I am trying to find the signed curvature of a function, I have so far that

$$g'(t)=(\cos(\cosh(t)), \sin(\cosh(t)))$$

I know that $g'$ is unit speed so i don't have to parametrize by arc length, and I know that the direction of $g'$ is measured by the angle $\phi$ such that $g'(t)=(\cos(\phi t), \sin(\phi t))$ but I'm unsure how to apply this here.

J.c
  • 81
  • 1
    the implicit $g$ is an arc-parameterization because $||g'||=1$, so together with $g''$ you should be doing fine – janmarqz Jan 19 '14 at 17:04

1 Answers1

0

To find $x(t),y(t)$ one is compelled to solve this integrals: $$x(t)=\int^t_0\cos(\cosh(u))du\quad \mbox{and}\quad y(t)=\int^t_0\sin(\cosh(u))du,$$ but you don't need to.

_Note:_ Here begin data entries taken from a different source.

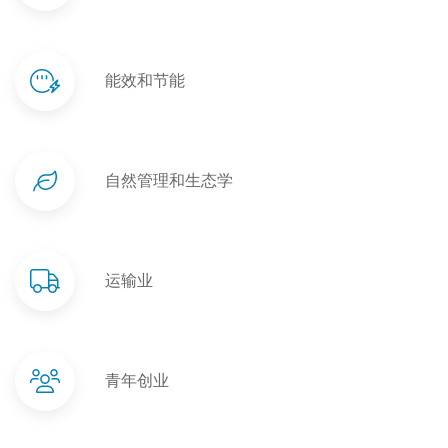
能效和节能
自然管理和生态学
运输业
青年创业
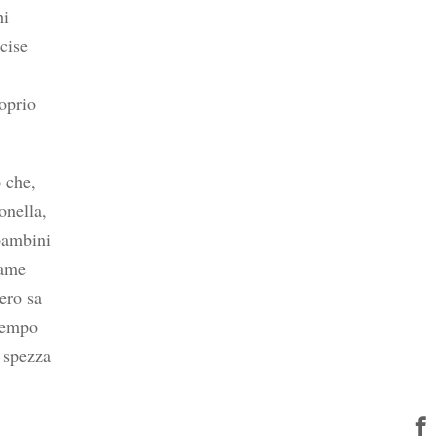
hi
ecise
oprio
 che,
onella,
bambini
game
ero sa
 tempo
i spezza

Now, if we choose $g(t)=(x(t),y(t))$ we can compute the signed curvature with $$k(t)=\frac{x'(t) y''(t) - y'(t) x''(t)}{(x'(t)^2 + y'(t)^2)^{3/2}}.\qquad (*)$$

Since we already have $g'(t)$ it is remaining to compute $g''(t)$.

This is $g''(t)=(-\sin(\cosh(t))\sinh(t),\cos(\cosh(t))\sinh(t))$

Substituting into $(*)$ then we are going to have $$k(t)=\sinh(t),$$ as the signed curvature for such a $g(t)$.

janmarqz
  • 10,538